++++ TASK DATA ++++
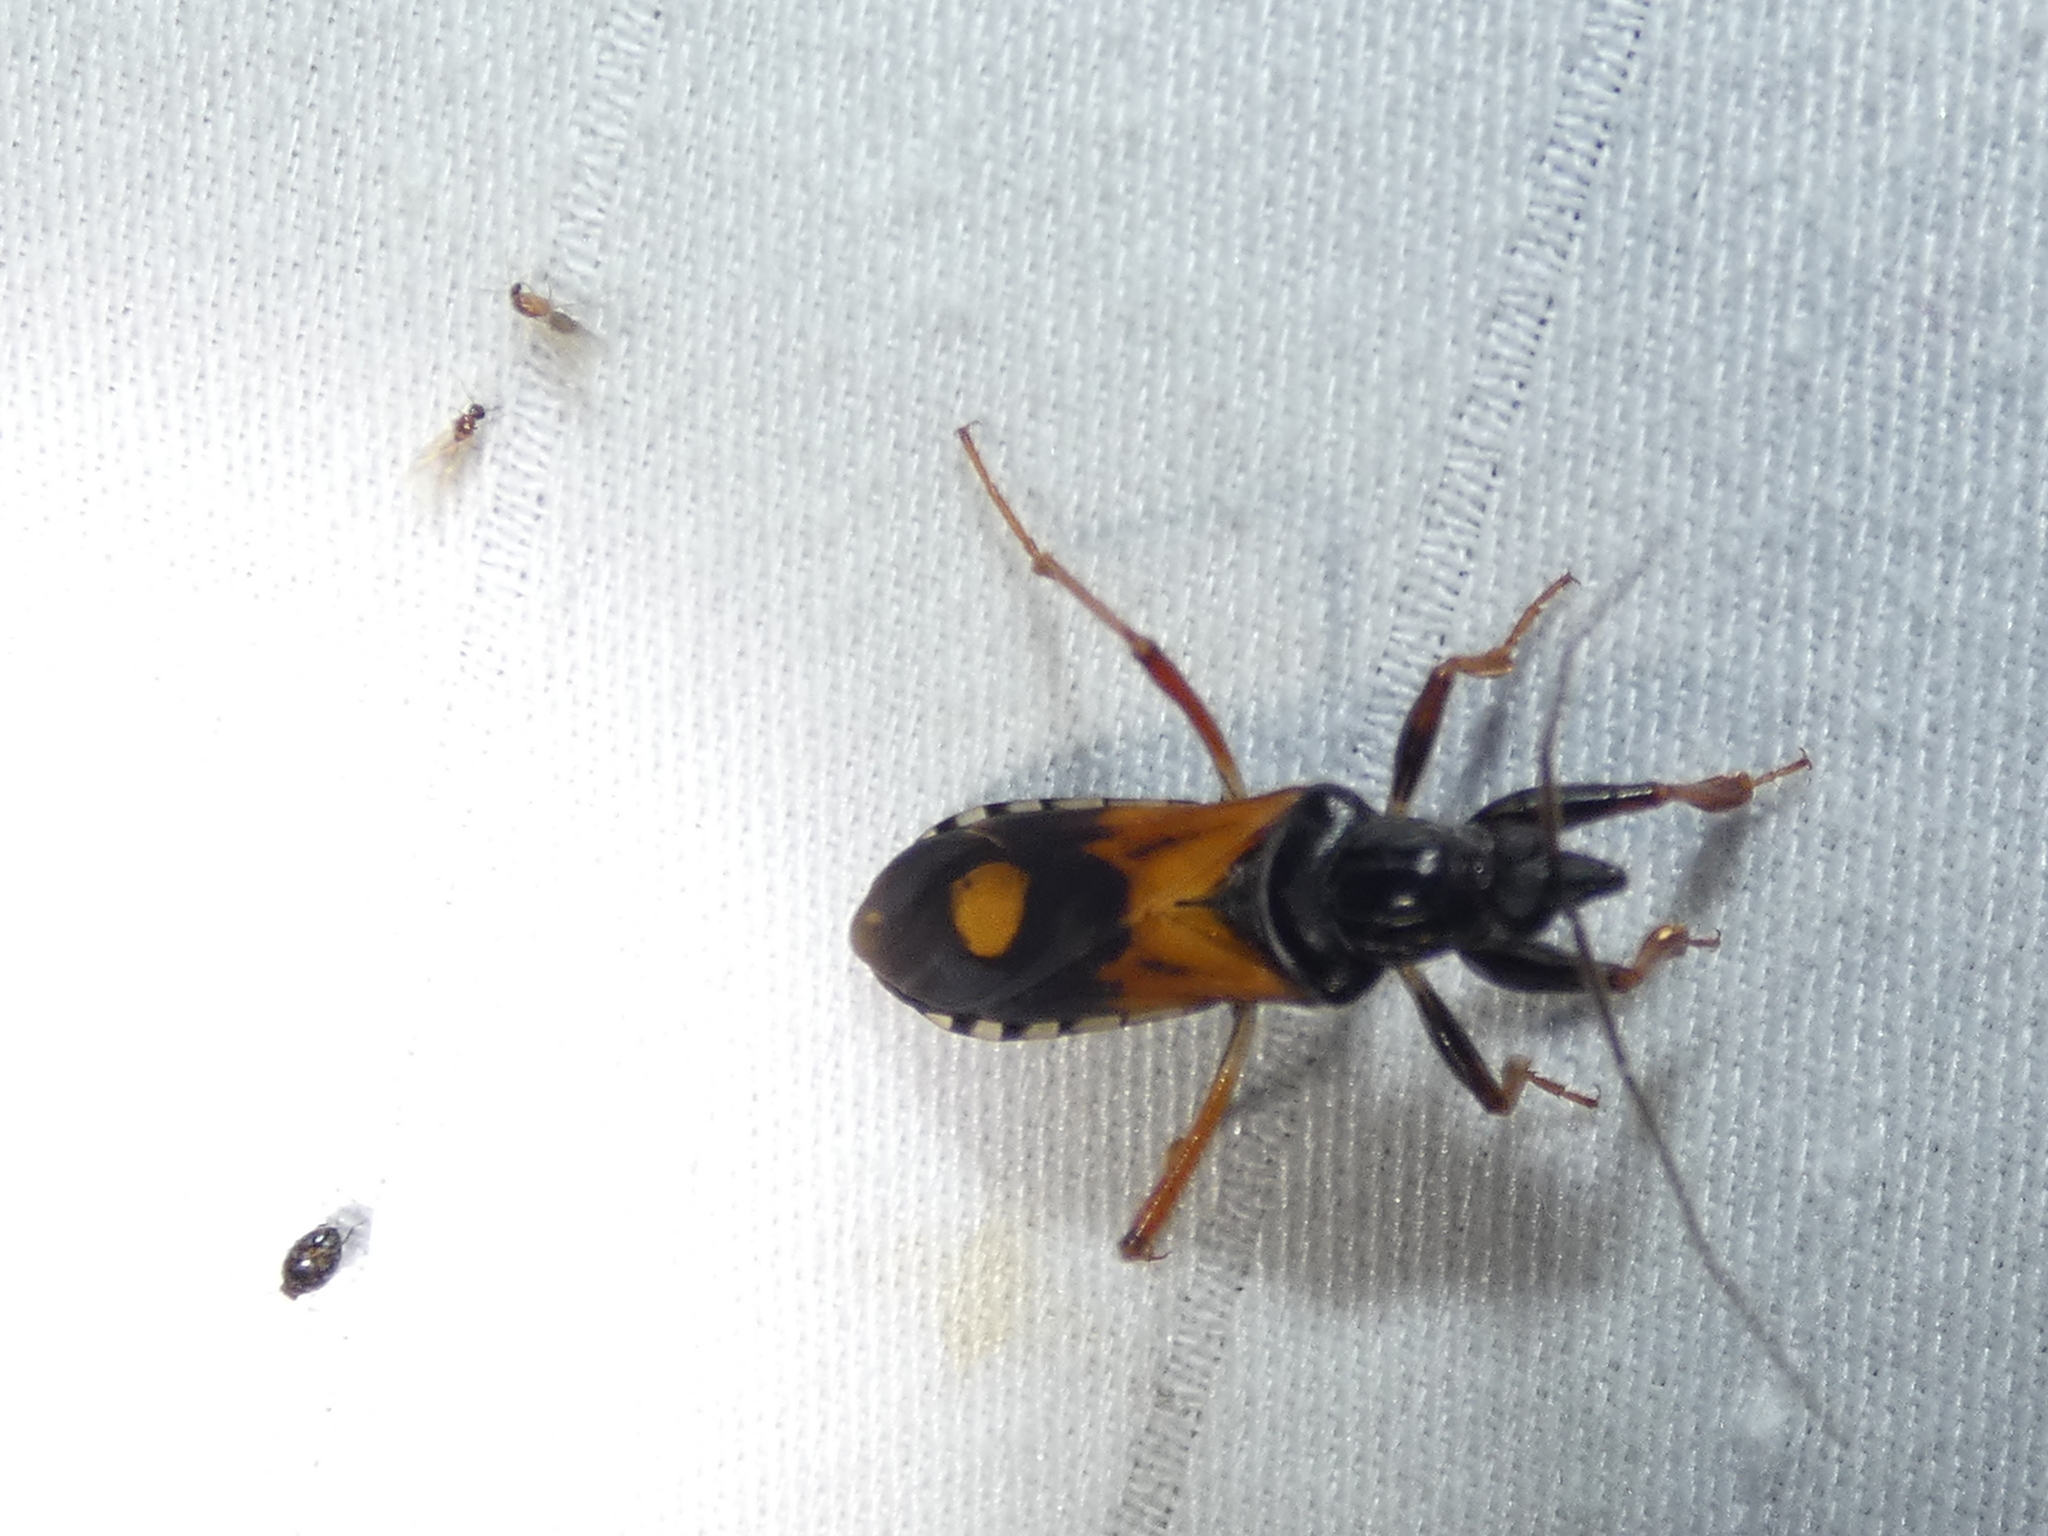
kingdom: Animalia
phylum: Arthropoda
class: Insecta
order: Hemiptera
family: Reduviidae
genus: Rasahus
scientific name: Rasahus biguttatus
++++
Write out every line of text from the data above word for word, leaving out the pictures.

kingdom: Animalia
phylum: Arthropoda
class: Insecta
order: Hemiptera
family: Reduviidae
genus: Rasahus
scientific name: Rasahus biguttatus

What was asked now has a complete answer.